感覚が開くと言えば、2004年の銀座でも、同じ感覚を味合わせてもらった。これが、はじめて古谷氏の作品を見た瞬間だ。あのときも良かった。絵の具(としか呼びようがない目の前の何か) が、せり上がっていき、たちこめるような間隔を味わった。古谷氏と言えば、あまりにも素晴らしいウェブサイト「偽日記」の記述者/管理者であり、この日記には、簡単に説明不可能なほど感銘を受けたし、美術に関わる人間である以上、例外なく必読の文書だと、昔も今も思っているが、とりあえず、そんなウェブサイトを知って、(VOCA展2002は観てるけど) はじめて作品を観れるチャンスが2004年の銀座だった。という。
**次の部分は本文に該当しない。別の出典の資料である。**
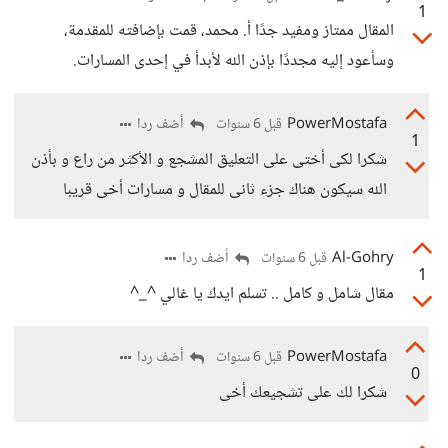
1
المقال ممتاز ومفيد جدًا أ. محمد، قمت بإضافته للمقدمة،
وسأعود إليه مجددًا بإذن الله لأبدأ في إحدى المسارات.
PowerMostafa
أضف ردا
قبل 6 سنوات
1
شكرا لكى أختى على التعليق المشجع و الأكثر من راع و بأذن
الله سيكون هناك جزء ثانى للمقال و مسارات أخى قريبا
Al-Gohry
أضف ردا
قبل 6 سنوات
1
مقال شامل و كامل .. تسلم ايدك يا غالي ^_^
PowerMostafa
أضف ردا
قبل 6 سنوات
0
شكرا لك على تشجيعك أخى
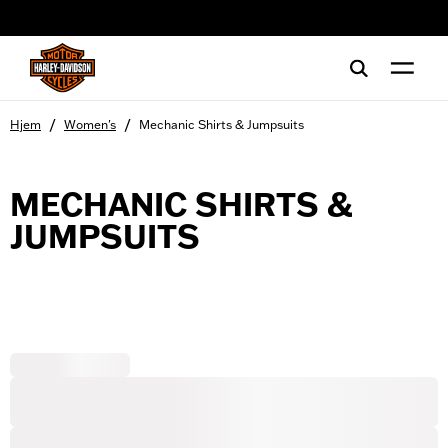
web accessibility
/
/
Hjem
Women's
Mechanic Shirts & Jumpsuits
MECHANIC SHIRTS &
JUMPSUITS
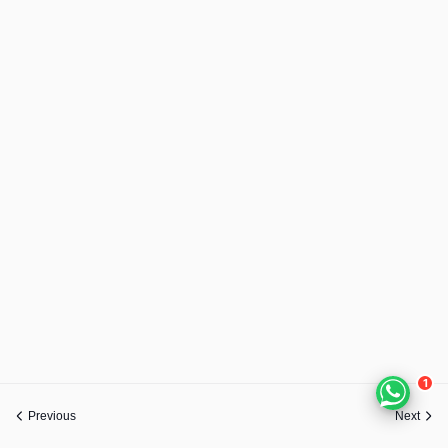
1
Previous
Next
2005年の川崎での個展では、全体の印象として、整然とした感じが強すぎなように感じた。会場の入り口から一番奥にあった作品で、重なり合う沢山のストロークの、突出して激しい動きのヤツがいて、そいつの妙な元気さに囚われた記憶がある。今となっては、そのぐいーっと引かれた褐色のストロークの鮮明な感じだけが、記憶にある。


古谷氏の作品では、ドローイングもタブローも「消去した」痕跡がない。やり直して、又描く。という重なりが見出せない。
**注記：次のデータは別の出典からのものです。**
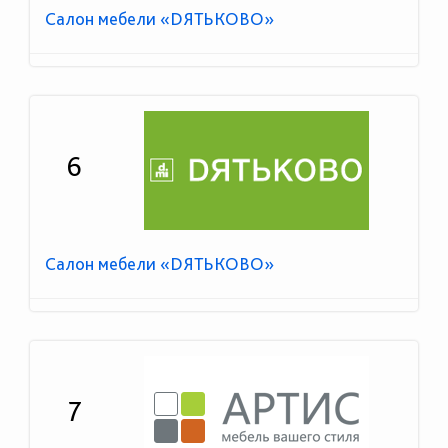
Салон мебели «DЯТЬКОВО»
6
Салон мебели «DЯТЬКОВО»
7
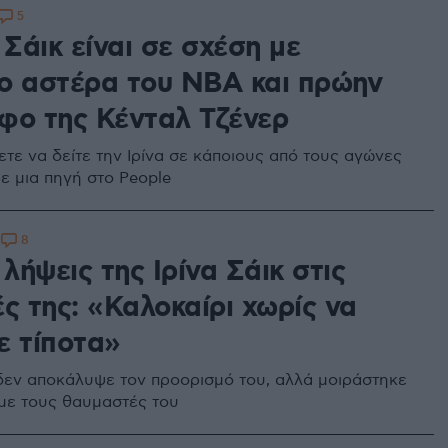
5
 Σάικ είναι σε σχέση με
ο αστέρα του NBA και πρώην
φο της Κένταλ Τζένερ
ετε να δείτε την Ιρίνα σε κάποιους από τους αγώνες
ε μια πηγή στο People
8
2
 λήψεις της Ιρίνα Σάικ στις
ς της: «Καλοκαίρι χωρίς να
ε τίποτα»
δεν αποκάλυψε τον προορισμό του, αλλά μοιράστηκε
 με τους θαυμαστές του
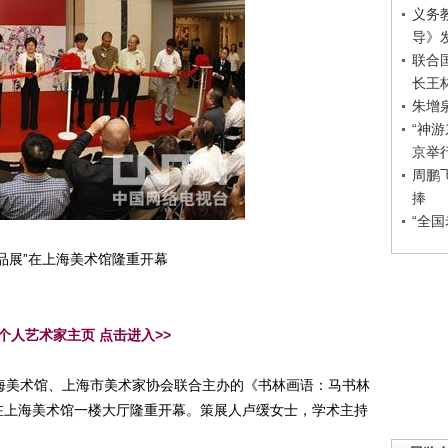
义务
导》
联合
长王
朱增
“神
京举
周鹏
捧
“全
品展”在上海美术馆隆重开幕
个人艺术家主页 点击进入>>
美术馆、上海市美术家协会联合主办的《书林画语：马书林
:00在上海美术馆一楼大厅隆重开幕。策展人卢缓女士，学术主持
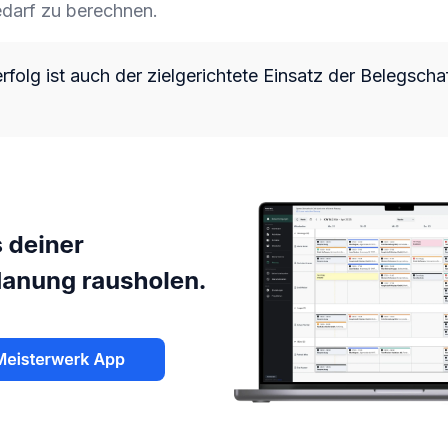
darf zu berechnen.
rfolg ist auch der zielgerichtete Einsatz der Belegscha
タブローなんか、「書」のように後戻り不能なやりかたで、一筆一筆を置いていって、最後まで、後戻りなしの一発決めで作られてると思われる。こういう境地。というか、こういう作品を作る気持ちというのは、僕にはよく理解できない。なんと言うか、これだけの手数で、自分の作品から「絵を描きつつ絵の具に触発されるような(風の旅人20号より)」要素を、あらかじめ「これだけの量で問題無い。」と確定できるところが、すごいなと感じる。


それにしても墨にせよ、ジェッソにせよ、どちらも扱う快楽が高い素材だと思う。


墨は、垂らせば、「黒」としか言いようの無い力で、黒く、溜まるだろう。


ジェッソだけで描きたい。というのは、感じた事がある。というか、美術の関わった人なら、誰でも潜在的にもってる欲望ではないか?(言いすぎか)。ぽたぽた垂らすことの、これほど容易で気持ちの良い素材はないし、ジェッソの、なんとも好ましい、サラサラしているのにしっかり画面に吸着する濃度は、なんとも小憎らしいほど可愛く、弄びたい感じがある。
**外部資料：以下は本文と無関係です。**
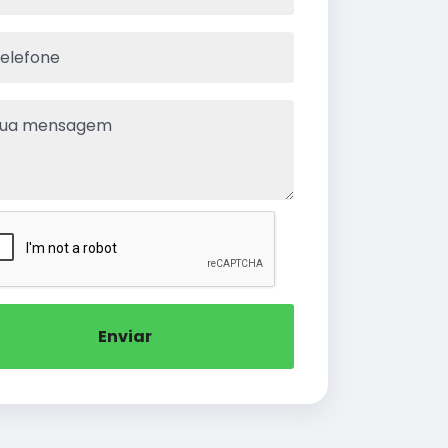
Enviar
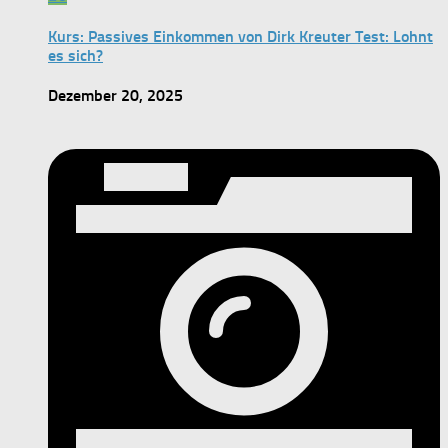
Kurs: Passives Einkommen von Dirk Kreuter Test: Lohnt
es sich?
Dezember 20, 2025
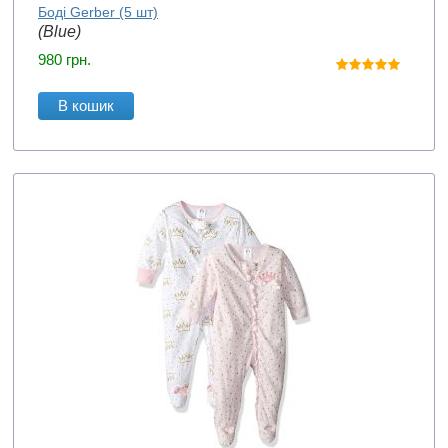
Боді Gerber (5 шт)
(Blue)
980
грн.
В кошик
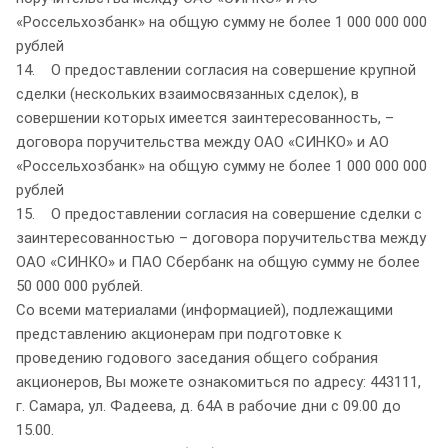
«Россельхозбанк» на общую сумму не более 1 000 000 000
рублей
14. О предоставлении согласия на совершение крупной
сделки (нескольких взаимосвязанных сделок), в
совершении которых имеется заинтересованность, –
договора поручительства между ОАО «СИНКО» и АО
«Россельхозбанк» на общую сумму не более 1 000 000 000
рублей
15. О предоставлении согласия на совершение сделки с
заинтересованностью – договора поручительства между
ОАО «СИНКО» и ПАО Сбербанк на общую сумму не более
50 000 000 рублей.
Со всеми материалами (информацией), подлежащими
представлению акционерам при подготовке к
проведению годового заседания общего собрания
акционеров, Вы можете ознакомиться по адресу: 443111,
г. Самара, ул. Фадеева, д. 64А в рабочие дни с 09.00 до
15.00.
だから、古谷氏のタブローの前では、「この素材を使って描くことが、こんなに気持ち良いんだ」という事を知っていて観ると、かなり違うと思う。


ちなみに同行した妻は、やはり、どうもよく判らないような顔をしていた。疲れたようである。

妻は吉祥寺という街がが好きである。でも僕は、吉祥寺というところは正直、あまり好きな場所ではない。

ものすごい浮ついた感じがあって、不快指数が高いと感じる。喫茶店とか、食事する店の雰囲気も、大体嫌いな部類である。お前の趣味に付き合ってられないよ。と言いたくなるような感じがある。…もっとも僕の絵だって、ずいぶん「趣味的」なのかも知れないが…まあそれはともかく、古谷氏の作品のストイックさと、吉祥寺という場所の雰囲気は、単純に考えて正反対じゃないかな?と思われるのだが、前回と今回の展示に関しては、なんか猛烈な「不思議に相性が良い」感じを漂わせていると思った。(永瀬恭一氏が前回の展示について、【古谷利裕 meets A-thing】 とも言うべき内容で言及されている。http://d.hatena.ne.jp/eyck/20060428 
ここでの話と、僕もほぼ同じ事を僕も感じたのかもしれない。つまり単独の思考ではない、複数の思考結果に拠る偶然の幸運…) しかしこういうのは狙ってやれる事でもないのかもしれないし、ある種の「たまたま落ちてきた幸運」に近いのかも知れないし、なおかつその場合、その幸運を享楽するのは、常に「作者側」ではなく「鑑賞者側」なのだけど…。。でも、それはとても美しい話ですよね。。